En su habitación todo seguía igual y... sus pies y piernas volvían a recobrar apariencia física. Llego a otra conclusión: él único lugar en el que podía permanecer sin que desapareciese algún miembro de su cuerpo era su habitación, esa era la explicación de que el tiempo transcurriera normalmente allí. Eso significaba que en cuanto saliera iba a seguir “perdiéndose”, con el agravamen de la inconsciencia del tiempo. Llegaría un momento en el que no podría poner un pie en la calle. “Ni un pie ni nada”, se dijo irónicamente. Durante unos instantes quedó pensativo y sorprendido. Todavía conservaba ciertos retazos de humor. Negro, pero humor.
Era una locura, sus reflexiones le decían que estaba “condenado” a permanecer en su cuarto, era su reo.

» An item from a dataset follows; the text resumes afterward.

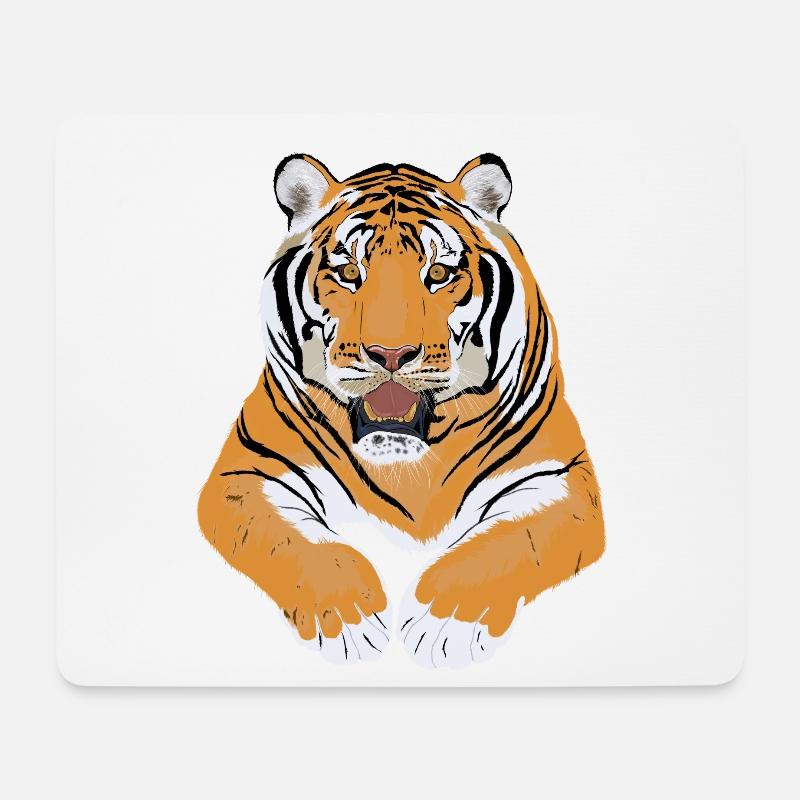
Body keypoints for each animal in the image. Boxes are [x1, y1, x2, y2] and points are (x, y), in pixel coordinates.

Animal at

El domingo Marcos no se reservó ese pequeño placer de continuar en la cama. Quería confirmar si “el verdugo invisible perseveraba en su idea de segar su vida trozo a trozo”, y la única forma de comprobarlo era en la calle, a la vista de todos y de nadie, puesto que nadie parecía percatarse de nada. Creyó haber hecho otro hallazgo: “¿cómo iban a apreciar algo si no había nada?”. El no existía.
Salió y se dirigió al kiosco más cercano a comprar el periódico. Fue suficiente, de vuelta a casa volvió a experimentar lo conocido, con una diferencia: cada vez era más intenso el miedo. Pánico. De su cuerpo le pertenecía de cintura para arriba, del resto no conocía a su dueño. En su cuarto renació. También fue el primer día de su reclusión.
Al día siguiente se despertó decidido a no acudir al trabajo. Le diría a Armando que adelantaba sus vacaciones por cualquier imprevisto. Tan ensimismado estaba en sus cavilaciones que no se había dado cuenta de que estaba pisando sobre el soporte sólido tan conocido de su habitación: el suelo.
Tenía los pies apoyados en el suelo real. Lo advirtió al ponerse un zapato y, al buscar el otro, encontró lo que buscaba y algo más: “Todo ha sido un mal sueño”, el mensaje o lo que fuera aquello lo suscribía, de nuevo, “el suelo”.
Marcos experimento, pese a la incongruencia de la situación, el alivio que se siente al salir de una terrible pesadilla. El inconsciente le había jugado tan mala pasada que creyó haberla vivido realmente. “Afortunadamente solo ha sido eso: un sueño. Un mal sueño”.
Todo volvía a estar en su sitio, pero “¿quién había escrito aquellas palabras?”. La duda le asaltó. Por segunda vez miró en el lugar en el que las había encontrado. No había nada. No era extraño que hubiera creído ver cosas que no existían; después de despertar -ya se sabe- no se distingue con nitidez entre ficción y realidad. Esa era la explicación.
Marcos se dirigió a su trabajo como todos los días.
Cuando llegó, Emilia le saludó con su acostumbrada sonrisa, comunicándole que todavía no había llegado nadie. A punto estuvo de soltar algún exabrupto de no ser por la repentina mirada que lanzó al reloj de la pared.